Moscow, 1953. A classical concert is being performed live for the radio, when the producer (Paddy Considine) gets a phone call that sends him into blind panic. Stalin wants a recording delivered to him as soon as the performance is over. The trouble is, it's not being recorded.
And so, with the producer’s platitude that “nobody’s going to get killed”, musicians and audience replay the concert for their illustrious leader. The scenario would seem outlandish, contrived, were it not for the fact that many more mundane failures to comply were summarily punished – one of the key instruments of terror being its arbitrariness.
It’s ironic, then, that when Stalin is found near-death the next morning, there’s no-one qualified left to help. "All the best doctors are in the gulag, or dead,” declares one of his stooges, who have gathered around the body like vultures. When the dictator is eventually declared dead, the battle to replace him begins.
The key players are Stalin’s preening and dim-witted number two Malenkov (Jeffrey Tambor), shrewd political animal Nikita Khrushchev (Steve Buscemi), powerful spymaster Beria (Simon Russell Beale) and the recently out-of-favour Molotov (Michael Palin), handed a last-minute reprieve from execution and back in the fray with a fervour.
While falling over themselves to be the protector of Stalin’s long-suffering daughter Svetlana (Andrea Riseborough), these men are aware that it’s time to rein back on her father’s terror.
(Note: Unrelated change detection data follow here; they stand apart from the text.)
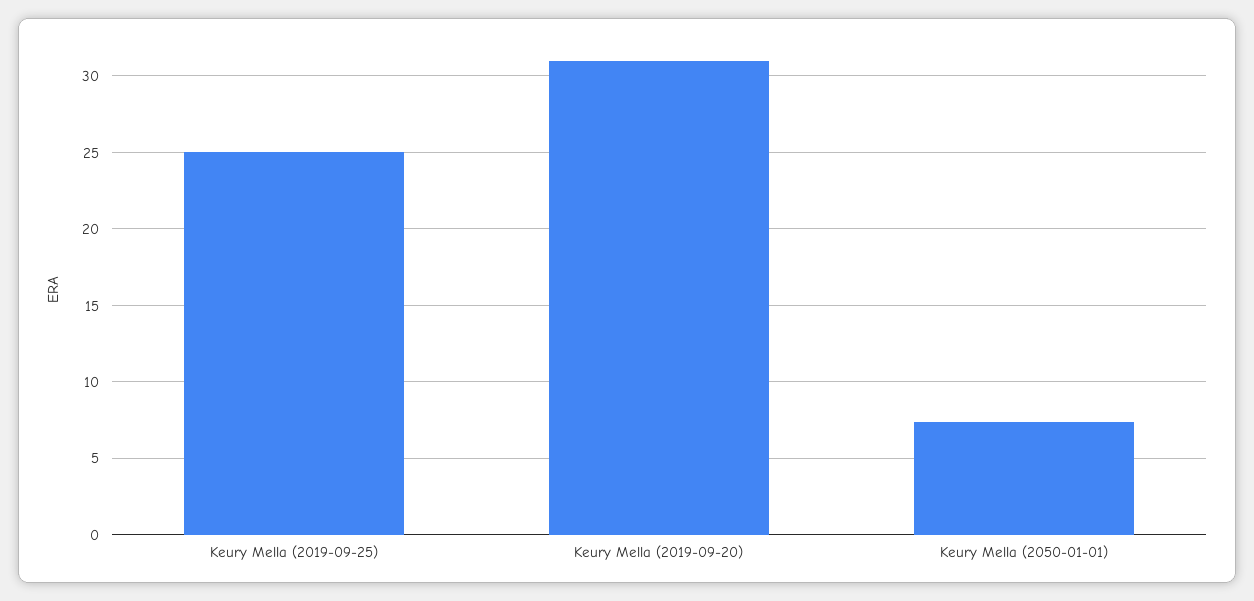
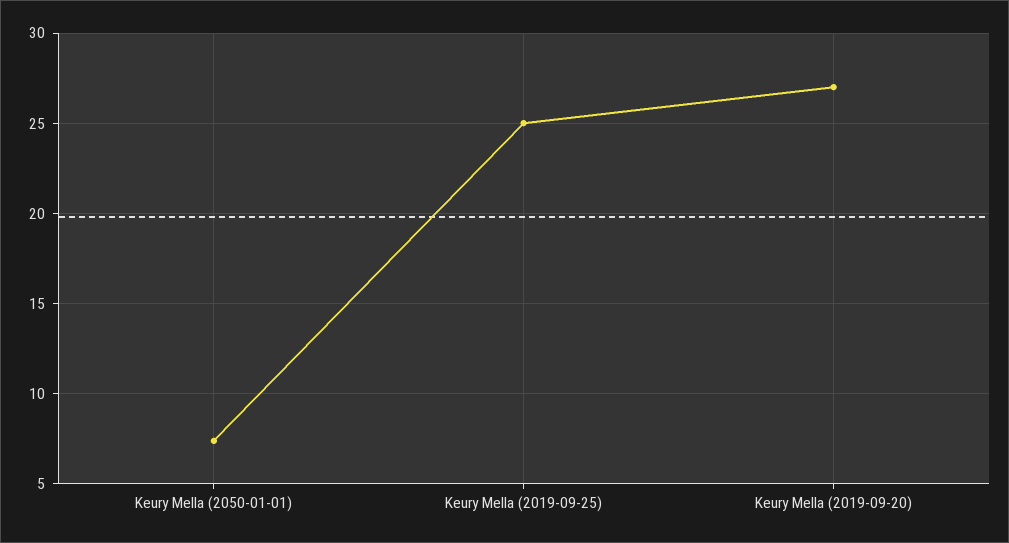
  {
    "Keury Mella (2019-09-25)": 25,
-   "Keury Mella (2019-09-20)": 31,
+   "Keury Mella (2019-09-20)": 27,
    "Keury Mella (2050-01-01)": 7.5
  }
Even Beria. Early scenes have shown him walking his underground cells dispensing death with instructions such as “Shoot her before him, but make sure he sees it”, and “Kill him. Dump him in the pulpit”. But, pragmatically, he knows that he must steal the reformer, Khrushchev’s thunder, if he is to survive.
“How can you run and plot at the same time?” Khrushchev is asked. The answer is that he, too, is running for his life. And as these ruthless but desperate men scheme and manoeuvre, the result is racy, consistently hilarious black comedy, with the chill undercurrent of evil.
A superlative cast handle streams of comic banter with gymnastic aplomb. Edging the honours, with very different performances are Beale, who’s actually played Stalin on stage and is phenomenally sinister as Beria, Rupert Friend as Stalin’s mad son Vasily, who wouldn’t be out of place in Blackadder, and Jason Isaacs as famed Second World War general Zhukov, who controls the Red Army and has nothing but disdain for the politicians. “I’m off to represent the entire red army at the buffet,” he tells the politicians. “You girls enjoy yourself.”